● What the task requires
Find where "If using Open\+T\+X" appears in the entries below. That line and all lines after it, through the last, are to be duplicated exactly, with nothing else.

● Raw data
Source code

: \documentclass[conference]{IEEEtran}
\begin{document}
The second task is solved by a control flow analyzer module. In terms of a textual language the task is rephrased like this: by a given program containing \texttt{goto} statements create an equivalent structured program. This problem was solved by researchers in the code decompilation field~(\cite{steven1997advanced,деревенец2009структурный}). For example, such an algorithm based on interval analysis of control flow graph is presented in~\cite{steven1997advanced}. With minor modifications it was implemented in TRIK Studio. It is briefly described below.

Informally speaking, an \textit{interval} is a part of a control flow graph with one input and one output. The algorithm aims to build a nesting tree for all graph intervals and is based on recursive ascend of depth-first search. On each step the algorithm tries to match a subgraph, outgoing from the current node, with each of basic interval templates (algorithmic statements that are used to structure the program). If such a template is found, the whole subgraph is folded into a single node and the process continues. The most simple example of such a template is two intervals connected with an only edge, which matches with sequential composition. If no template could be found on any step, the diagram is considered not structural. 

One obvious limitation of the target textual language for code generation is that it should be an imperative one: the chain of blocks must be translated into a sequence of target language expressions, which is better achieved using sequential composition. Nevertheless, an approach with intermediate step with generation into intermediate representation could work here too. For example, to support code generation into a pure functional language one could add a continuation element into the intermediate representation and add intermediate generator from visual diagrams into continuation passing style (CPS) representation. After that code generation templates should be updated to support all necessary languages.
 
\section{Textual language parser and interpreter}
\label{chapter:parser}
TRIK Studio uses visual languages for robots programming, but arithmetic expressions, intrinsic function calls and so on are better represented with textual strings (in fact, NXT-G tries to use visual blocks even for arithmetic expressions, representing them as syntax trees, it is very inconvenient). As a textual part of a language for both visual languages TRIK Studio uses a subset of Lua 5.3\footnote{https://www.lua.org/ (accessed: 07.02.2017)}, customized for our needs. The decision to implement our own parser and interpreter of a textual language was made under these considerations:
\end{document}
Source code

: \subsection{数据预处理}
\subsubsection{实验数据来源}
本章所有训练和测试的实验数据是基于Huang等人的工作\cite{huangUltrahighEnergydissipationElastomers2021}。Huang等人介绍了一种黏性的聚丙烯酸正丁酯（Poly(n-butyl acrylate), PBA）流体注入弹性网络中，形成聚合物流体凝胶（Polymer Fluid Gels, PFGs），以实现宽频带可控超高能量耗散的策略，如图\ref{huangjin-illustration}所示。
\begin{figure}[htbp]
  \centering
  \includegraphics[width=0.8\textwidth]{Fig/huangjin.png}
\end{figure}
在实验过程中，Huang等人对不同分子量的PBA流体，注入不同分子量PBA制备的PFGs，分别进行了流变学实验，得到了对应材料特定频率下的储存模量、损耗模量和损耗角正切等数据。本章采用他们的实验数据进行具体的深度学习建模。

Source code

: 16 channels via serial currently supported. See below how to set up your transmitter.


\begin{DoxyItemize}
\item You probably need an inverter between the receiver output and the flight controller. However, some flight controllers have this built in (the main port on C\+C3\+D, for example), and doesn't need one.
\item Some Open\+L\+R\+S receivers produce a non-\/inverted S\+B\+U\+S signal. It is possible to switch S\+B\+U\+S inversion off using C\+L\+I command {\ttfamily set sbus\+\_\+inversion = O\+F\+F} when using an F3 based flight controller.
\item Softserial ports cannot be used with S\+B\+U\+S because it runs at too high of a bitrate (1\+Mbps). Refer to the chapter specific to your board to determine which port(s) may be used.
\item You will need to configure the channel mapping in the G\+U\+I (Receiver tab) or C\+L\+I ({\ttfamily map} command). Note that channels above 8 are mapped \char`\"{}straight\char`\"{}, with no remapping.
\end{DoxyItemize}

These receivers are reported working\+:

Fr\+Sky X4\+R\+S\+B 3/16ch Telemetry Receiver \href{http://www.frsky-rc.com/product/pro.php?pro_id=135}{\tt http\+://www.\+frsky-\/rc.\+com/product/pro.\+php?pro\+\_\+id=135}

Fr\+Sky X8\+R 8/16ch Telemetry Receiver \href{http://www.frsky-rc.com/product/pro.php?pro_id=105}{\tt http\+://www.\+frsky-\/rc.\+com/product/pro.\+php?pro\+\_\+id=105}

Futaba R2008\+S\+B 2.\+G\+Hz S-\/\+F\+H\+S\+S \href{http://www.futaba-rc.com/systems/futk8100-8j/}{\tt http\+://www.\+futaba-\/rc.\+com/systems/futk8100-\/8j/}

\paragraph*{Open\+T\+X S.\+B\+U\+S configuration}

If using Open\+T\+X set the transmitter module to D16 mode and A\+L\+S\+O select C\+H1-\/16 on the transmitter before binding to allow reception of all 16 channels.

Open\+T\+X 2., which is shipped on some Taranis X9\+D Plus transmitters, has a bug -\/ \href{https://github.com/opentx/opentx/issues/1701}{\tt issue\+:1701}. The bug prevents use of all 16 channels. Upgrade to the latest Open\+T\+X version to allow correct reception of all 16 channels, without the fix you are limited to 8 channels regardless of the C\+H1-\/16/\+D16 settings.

● Solution for this exercise
If using Open\+T\+X set the transmitter module to D16 mode and A\+L\+S\+O select C\+H1-\/16 on the transmitter before binding to allow reception of all 16 channels.

Open\+T\+X 2., which is shipped on some Taranis X9\+D Plus transmitters, has a bug -\/ \href{https://github.com/opentx/opentx/issues/1701}{\tt issue\+:1701}. The bug prevents use of all 16 channels. Upgrade to the latest Open\+T\+X version to allow correct reception of all 16 channels, without the fix you are limited to 8 channels regardless of the C\+H1-\/16/\+D16 settings.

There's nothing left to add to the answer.